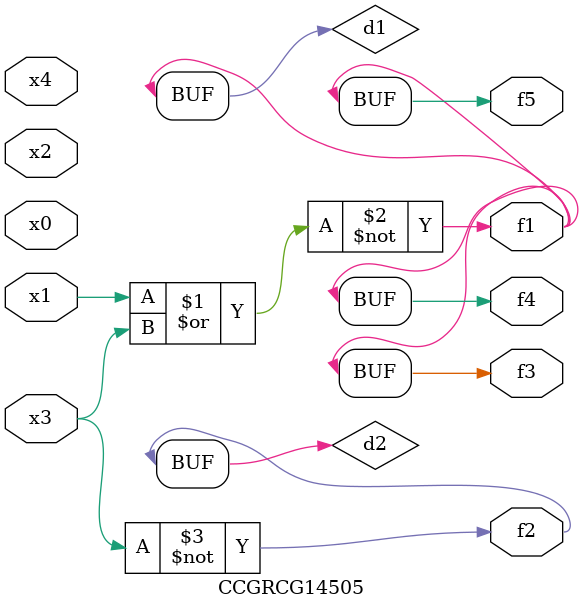
<source format=v>
module CCGRCG14505(
	input x0, x1, x2, x3, x4,
	output f1, f2, f3, f4, f5
);

	wire d1, d2;

	nor (d1, x1, x3);
	not (d2, x3);
	assign f1 = d1;
	assign f2 = d2;
	assign f3 = d1;
	assign f4 = d1;
	assign f5 = d1;
endmodule

</source>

- [Exercise brief]: Reproduce the entries above without change, omitting all pictures.

- [Answer box]:
<source format=v>
module CCGRCG14505(
	input x0, x1, x2, x3, x4,
	output f1, f2, f3, f4, f5
);

	wire d1, d2;

	nor (d1, x1, x3);
	not (d2, x3);
	assign f1 = d1;
	assign f2 = d2;
	assign f3 = d1;
	assign f4 = d1;
	assign f5 = d1;
endmodule

</source>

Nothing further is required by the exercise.